__Quoted passage__:

And as I stated, yes I agree it will give you an edge if you are targeting non acitve fish. However I prefer to target active fish and do not believe the extra money is any advantage in that situation. Therefor I as a Bass angler am not willing to spend the extra money because the type of fishing I do does not seem to warrant it. If you think it makes a difference in the type of fishing you as a Bass angler do, then by all means buy the expensive baits.


----------



## sploosh56 (Dec 31, 2008)

leeabu said:


> Don't go grocery shopping when you are hungry. Don't buy lures just before ice out.


That's funny to me because I thought of that exact same line tonight when I was having a few drinks after a tough day of walleye fishing.


----------



## sploosh56 (Dec 31, 2008)

I'm slowly becoming a fan of swim baits in clear water


----------



## Marshall (Apr 11, 2004)

__Entries provided__:
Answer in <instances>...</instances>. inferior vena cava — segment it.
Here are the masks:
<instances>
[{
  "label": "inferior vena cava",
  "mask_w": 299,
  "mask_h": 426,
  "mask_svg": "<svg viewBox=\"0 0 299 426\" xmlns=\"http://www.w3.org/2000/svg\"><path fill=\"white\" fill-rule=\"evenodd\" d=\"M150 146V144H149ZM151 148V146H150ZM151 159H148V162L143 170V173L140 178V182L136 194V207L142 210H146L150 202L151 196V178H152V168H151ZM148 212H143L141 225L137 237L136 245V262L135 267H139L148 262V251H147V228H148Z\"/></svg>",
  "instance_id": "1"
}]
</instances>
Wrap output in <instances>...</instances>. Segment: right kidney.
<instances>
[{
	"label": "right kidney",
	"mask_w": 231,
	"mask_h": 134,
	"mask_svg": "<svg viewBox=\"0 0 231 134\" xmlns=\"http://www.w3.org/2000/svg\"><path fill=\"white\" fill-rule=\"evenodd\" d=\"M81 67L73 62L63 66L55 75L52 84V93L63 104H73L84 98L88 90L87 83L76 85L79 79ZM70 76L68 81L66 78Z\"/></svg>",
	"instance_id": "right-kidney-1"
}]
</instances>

---

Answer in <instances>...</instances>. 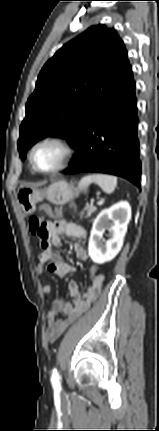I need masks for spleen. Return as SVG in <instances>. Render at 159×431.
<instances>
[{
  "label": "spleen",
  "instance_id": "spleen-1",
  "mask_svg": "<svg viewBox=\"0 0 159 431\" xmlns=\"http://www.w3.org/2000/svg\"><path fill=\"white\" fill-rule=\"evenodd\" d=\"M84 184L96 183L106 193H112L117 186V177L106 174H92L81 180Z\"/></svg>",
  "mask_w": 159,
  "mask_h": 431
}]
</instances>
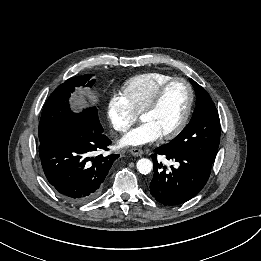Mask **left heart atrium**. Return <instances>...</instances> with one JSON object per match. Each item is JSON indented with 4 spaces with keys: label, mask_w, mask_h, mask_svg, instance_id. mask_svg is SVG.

__Task requirements__:
1. List every row above that contains the word "inferior", matching case exactly.
2. Extend the forum thread about bass lures, picking up right after its final line.

__Task answers__:
1.
Answer in <instances>...</instances>. inferior vena cava — segment it.
  "label": "inferior vena cava",

2.
It took me a while but i used to buy all kinds of lures that i thought looked good. Especially crankbaits. Now i tend to buy just the ones i use the most and as hard as it is leave the ones on the shelf that catch my eye. As for colors, i used to buy every color they had, now i buy just the ones i catch the most fish on. Sometimes i still cannot hold back and have to buy something i read about but overall i stick with what works for me. I have so many soft plastics that i have collected over the years that it is sick. I try to force my self to used some of the one ones i havn't used in years just because i have them. Truth is they all catch fish but as fishermen we get confidence in certain lures and tend to stick with them. It don't take long to blow 100 bucks anymore when buying fishing tackle and sad part is it all fits in a little plastic bag.


----------



## Tokugawa (Apr 29, 2008)

First of all, buying junk lures is not the way to go. I can't tell you how many Strike King spinner baits I have without skirts on them. The rubber bands melt and the skirts fall off. Hand tied spinnerbaits are better for a few bucks. I've also bought cheap cranks that didn't run straight. I know you can tweak the eye to make it run straight, but I do not want to fool with that. I want it to work out of the box.

I buy Lucky Crafts and love them. Sure, I catch fish on Strike Kings, Bombers and Bandits. I also catch a lot of fish on the LCs when they won't hit anything else.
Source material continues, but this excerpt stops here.